July 27, 2020 · Declared Dead · 🏛 International Conference on Neural Information Processing

"No code URL or promise found in abstract"

Evidence collected by the PWNC Scanner

Authors Siwen Luo, Soyeon Caren Han, Kaiyuan Sun, Josiah Poon arXiv ID 2007.13262 Category cs.CV: Computer Vision Cross-listed cs.AI Citations 4 Venue International Conference on Neural Information Processing Last Checked 3 months ago

Abstract

Visual question answering (VQA) is a challenging multi-modal task that requires not only the semantic understanding of both images and questions, but also the sound perception of a step-by-step reasoning process that would lead to the correct answer.

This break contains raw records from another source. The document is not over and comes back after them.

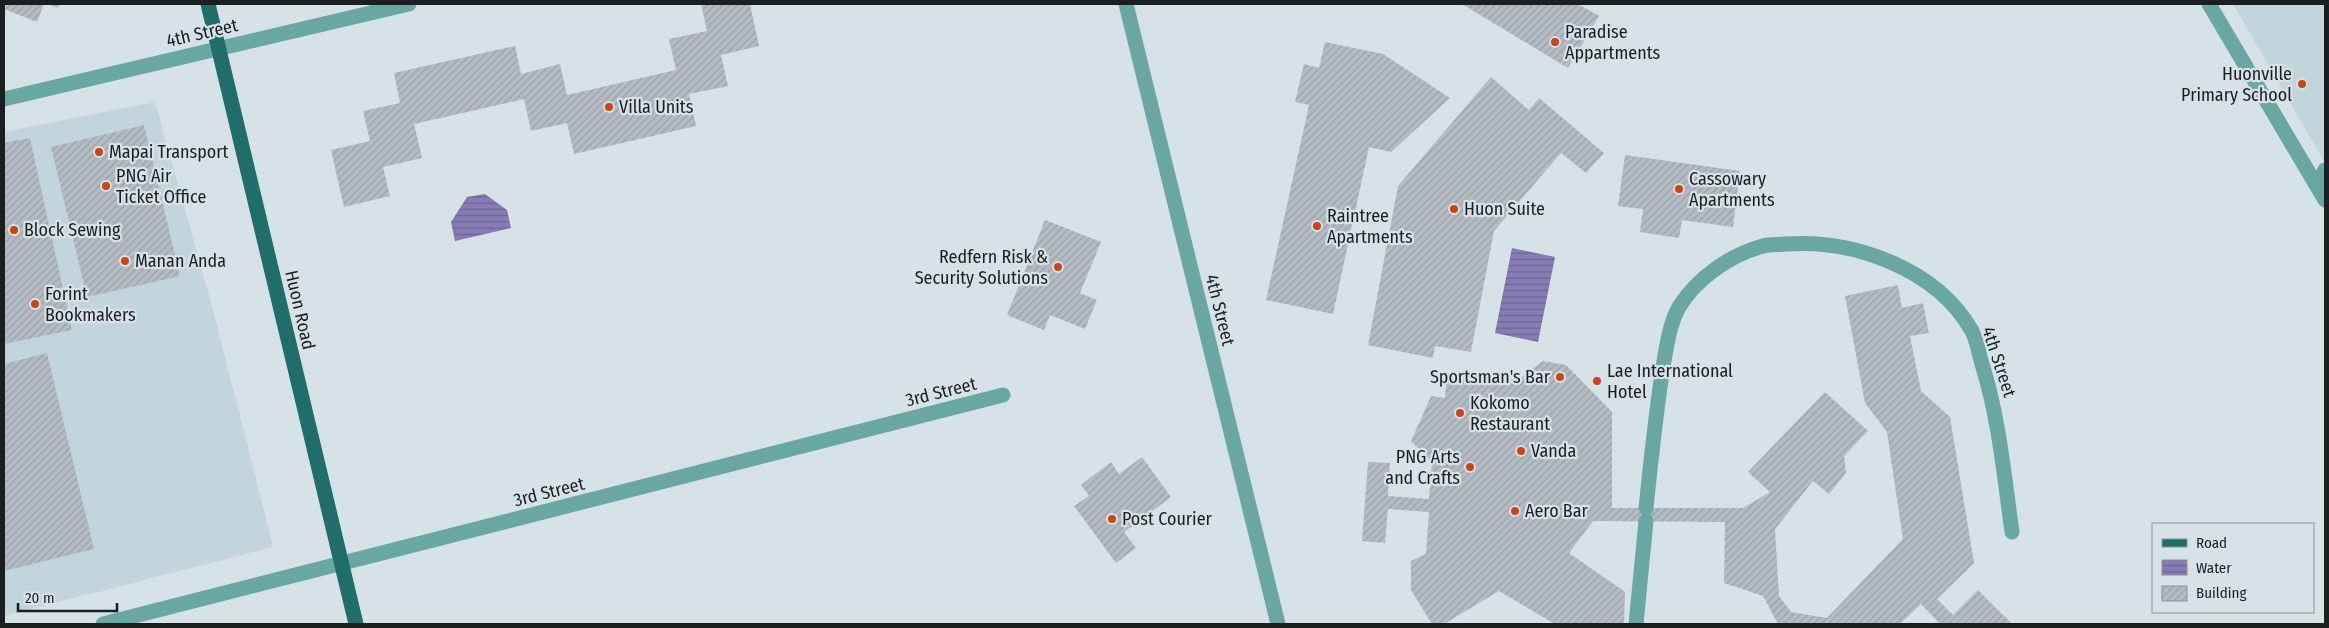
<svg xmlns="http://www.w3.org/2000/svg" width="2329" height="628" viewBox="0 0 2329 628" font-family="'Fira Sans Condensed',sans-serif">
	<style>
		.built { fill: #c3d5dc }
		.water { fill: url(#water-rules) }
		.building { fill: url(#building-hatch) }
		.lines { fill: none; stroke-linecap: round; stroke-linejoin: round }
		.minor { stroke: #69a8a2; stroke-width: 15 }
		.major { stroke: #1f6e69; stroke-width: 15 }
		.poi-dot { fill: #cd4515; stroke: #d7e2e7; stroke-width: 2 }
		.labels { text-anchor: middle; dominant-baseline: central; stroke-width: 4.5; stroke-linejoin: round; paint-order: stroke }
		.poi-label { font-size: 18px; fill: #1b1f20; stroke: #d7e2e7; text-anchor: start }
		.street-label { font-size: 18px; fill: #1b1f20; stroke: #d7e2e7 }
	</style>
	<defs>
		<pattern id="water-rules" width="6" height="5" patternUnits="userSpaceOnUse" patternTransform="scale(1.25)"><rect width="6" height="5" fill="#877bb4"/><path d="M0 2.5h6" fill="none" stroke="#6e6492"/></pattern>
		<pattern id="building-hatch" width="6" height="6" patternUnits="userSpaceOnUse" patternTransform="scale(1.25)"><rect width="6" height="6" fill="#b5bbc3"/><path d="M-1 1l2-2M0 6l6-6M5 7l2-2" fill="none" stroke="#9ba0a7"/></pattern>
	</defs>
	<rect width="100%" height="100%" fill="#d7e2e7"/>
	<path class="built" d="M 2233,4 L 2325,4 L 2325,163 Z
		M 155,102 L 214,313 L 273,547 L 4,616 L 4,132 Z"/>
	<path class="water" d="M 485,194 L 507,210 L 511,228 L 455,241 L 451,222 L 467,197 Z
		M 1512,248 L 1555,257 L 1538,342 L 1495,333 Z"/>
	<path class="building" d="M 6,4 L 44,4 L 37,22 L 4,9 Z
		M 47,4 L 60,4 L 58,8 Z
		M 701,4 L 750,4 L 759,46 L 721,55 L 728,86 L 689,94 L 696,126 L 574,154 L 567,123 L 531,131 L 524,99 L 414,124 L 422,158 L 383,167 L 390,196 L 344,207 L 331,150 L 370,141 L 363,111 L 400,103 L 394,73 L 515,46 L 521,74 L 560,64 L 567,95 L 676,70 L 669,39 L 707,31 Z
		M 1462,4 L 1578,4 L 1599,16 L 1568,68 Z
		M 1325,42 L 1383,54 L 1450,98 L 1391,152 L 1369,147 L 1333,314 L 1266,300 L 1309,105 L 1295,102 L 1304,64 L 1319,68 Z
		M 1491,77 L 1529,110 L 1539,98 L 1604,153 L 1586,173 L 1561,153 L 1494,231 L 1471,352 L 1435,346 L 1433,358 L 1368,345 L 1398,186 Z
		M 144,125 L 180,276 L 87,297 L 51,147 Z
		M 30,138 L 72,330 L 4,344 L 4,143 Z
		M 1625,155 L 1740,171 L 1733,227 L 1682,220 L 1679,238 L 1640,232 L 1643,209 L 1618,206 Z
		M 1045,220 L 1101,242 L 1080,293 L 1097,300 L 1085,329 L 1050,315 L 1044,330 L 1007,315 Z
		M 1898,285 L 1902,308 L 1923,303 L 1929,333 L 1910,336 L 1921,391 L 1950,417 L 1974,563 L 1937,599 L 1953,615 L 1978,590 L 2012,624 L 1940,624 L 1921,604 L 1900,624 L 1778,624 L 1763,596 L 1724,583 L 1725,522 L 1593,521 L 1569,553 L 1625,592 L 1624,624 L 1555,624 L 1499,591 L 1444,624 L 1432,624 L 1411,590 L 1411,561 L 1426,554 L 1429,512 L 1388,509 L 1385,543 L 1362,541 L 1368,462 L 1390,463 L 1388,496 L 1429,499 L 1432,462 L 1411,441 L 1431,396 L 1445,398 L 1447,375 L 1517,381 L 1543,361 L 1566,365 L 1612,412 L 1612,508 L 1743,508 L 1770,492 L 1748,472 L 1825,392 L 1868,431 L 1844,456 L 1846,473 L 1829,494 L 1813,481 L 1775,529 L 1779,596 L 1791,612 L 1827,618 L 1903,539 L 1887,432 L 1865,403 L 1845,296 Z
		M 47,353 L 94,549 L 4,571 L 4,364 Z
		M 1142,457 L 1171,497 L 1124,532 L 1136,548 L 1116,563 L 1074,506 L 1089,496 L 1081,485 L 1111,462 L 1119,474 Z"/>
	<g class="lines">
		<path class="minor" d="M 1126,4 L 1278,624
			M 2209,4 L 2325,200
			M 4,99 L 409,4
			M 2317,185 L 2325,170
			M 1646,508 C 1651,459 1656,410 1664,361 C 1667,344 1670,323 1679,307 C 1697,278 1730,255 1763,246 C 1770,244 1779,245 1786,244 C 1854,239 1937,269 1972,331 C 1977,341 1979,354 1982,364 C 1999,418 2004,475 2012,532
			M 103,624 L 1003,395
			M 1636,624 L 1646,521"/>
		<path class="major" d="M 208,4 L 356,624"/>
	</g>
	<g class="poi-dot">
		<circle cx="1555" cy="42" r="5"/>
		<circle cx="2302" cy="84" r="5"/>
		<circle cx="609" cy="107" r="5"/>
		<circle cx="99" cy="152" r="5"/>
		<circle cx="106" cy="186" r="5"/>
		<circle cx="1679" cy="189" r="5"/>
		<circle cx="1454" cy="209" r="5"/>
		<circle cx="1317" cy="226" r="5"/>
		<circle cx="14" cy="230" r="5"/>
		<circle cx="125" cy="261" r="5"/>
		<circle cx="1058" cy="267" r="5"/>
		<circle cx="35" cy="304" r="5"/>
		<circle cx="1560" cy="377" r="5"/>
		<circle cx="1597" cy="381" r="5"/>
		<circle cx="1460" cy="413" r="5"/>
		<circle cx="1521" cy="451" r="5"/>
		<circle cx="1470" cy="467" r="5"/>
		<circle cx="1515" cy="511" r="5"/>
		<circle cx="1112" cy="519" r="5"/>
	</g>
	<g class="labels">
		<g class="poi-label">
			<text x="1565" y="32">Paradise<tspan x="1565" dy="21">Appartments</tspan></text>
			<text x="2292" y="74" text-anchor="end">Huonville<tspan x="2292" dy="21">Primary School</tspan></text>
			<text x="619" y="107">Villa Units</text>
			<text x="109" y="152">Mapai Transport</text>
			<text x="116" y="176">PNG Air<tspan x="116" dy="21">Ticket Office</tspan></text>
			<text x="1689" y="179">Cassowary<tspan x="1689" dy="21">Apartments</tspan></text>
			<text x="1464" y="209">Huon Suite</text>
			<text x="1327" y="216">Raintree<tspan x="1327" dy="21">Apartments</tspan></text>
			<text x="24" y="230">Block Sewing</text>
			<text x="1048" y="257" text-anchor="end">Redfern Risk &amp;<tspan x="1048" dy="21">Security Solutions</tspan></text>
			<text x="135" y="261">Manan Anda</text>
			<text x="45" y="294">Forint<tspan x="45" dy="21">Bookmakers</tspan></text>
			<text x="1607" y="371">Lae International<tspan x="1607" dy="21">Hotel</tspan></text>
			<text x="1550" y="377" text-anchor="end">Sportsman's Bar</text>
			<text x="1470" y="403">Kokomo<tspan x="1470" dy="21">Restaurant</tspan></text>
			<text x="1531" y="451">Vanda</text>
			<text x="1460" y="457" text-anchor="end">PNG Arts<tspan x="1460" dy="21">and Crafts</tspan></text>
			<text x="1525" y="511">Aero Bar</text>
			<text x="1122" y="519">Post Courier</text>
		</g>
		<g class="street-label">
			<text transform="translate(202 33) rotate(-13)">4th Street</text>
			<text transform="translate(300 310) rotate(77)">Huon Road</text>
			<text transform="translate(1220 310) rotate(76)">4th Street</text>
			<text transform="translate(1999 362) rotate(72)">4th Street</text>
			<text transform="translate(941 392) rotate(-14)">3rd Street</text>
			<text transform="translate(549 492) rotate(-14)">3rd Street</text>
		</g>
	</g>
	<rect width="2329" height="628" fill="none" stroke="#1b1f20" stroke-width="10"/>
	<rect x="2152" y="523" width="162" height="90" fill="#d7e2e7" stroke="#8c9497"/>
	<rect x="2162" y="539" width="25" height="8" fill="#1f6e69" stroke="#8c9497"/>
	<text x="2196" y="548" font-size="15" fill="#1b1f20">Road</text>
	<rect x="2162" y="560" width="25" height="15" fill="url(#water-rules)" stroke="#8c9497"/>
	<text x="2196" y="573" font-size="15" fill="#1b1f20">Water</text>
	<rect x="2162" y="586" width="25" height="15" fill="url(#building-hatch)" stroke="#8c9497"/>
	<text x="2196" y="598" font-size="15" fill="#1b1f20">Building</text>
	<path d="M18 603v8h99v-8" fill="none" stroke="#1b1f20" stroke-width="2.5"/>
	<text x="25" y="603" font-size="15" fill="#1b1f20" stroke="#d7e2e7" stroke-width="4" paint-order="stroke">20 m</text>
</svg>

So far, most successful attempts in VQA have been focused on only one aspect, either the interaction of visual pixel features of images and word features of questions, or the reasoning process of answering the question in an image with simple objects. In this paper, we propose a deep reasoning VQA model with explicit visual structure-aware textual information, and it works well in capturing step-by-step reasoning process and detecting a complex object-relationship in photo-realistic images. REXUP network consists of two branches, image object-oriented and scene graph oriented, which jointly works with super-diagonal fusion compositional attention network. We quantitatively and qualitatively evaluate REXUP on the GQA dataset and conduct extensive ablation studies to explore the reasons behind REXUP's effectiveness. Our best model significantly outperforms the precious state-of-the-art, which delivers 92.7% on the validation set and 73.1% on the test-dev set.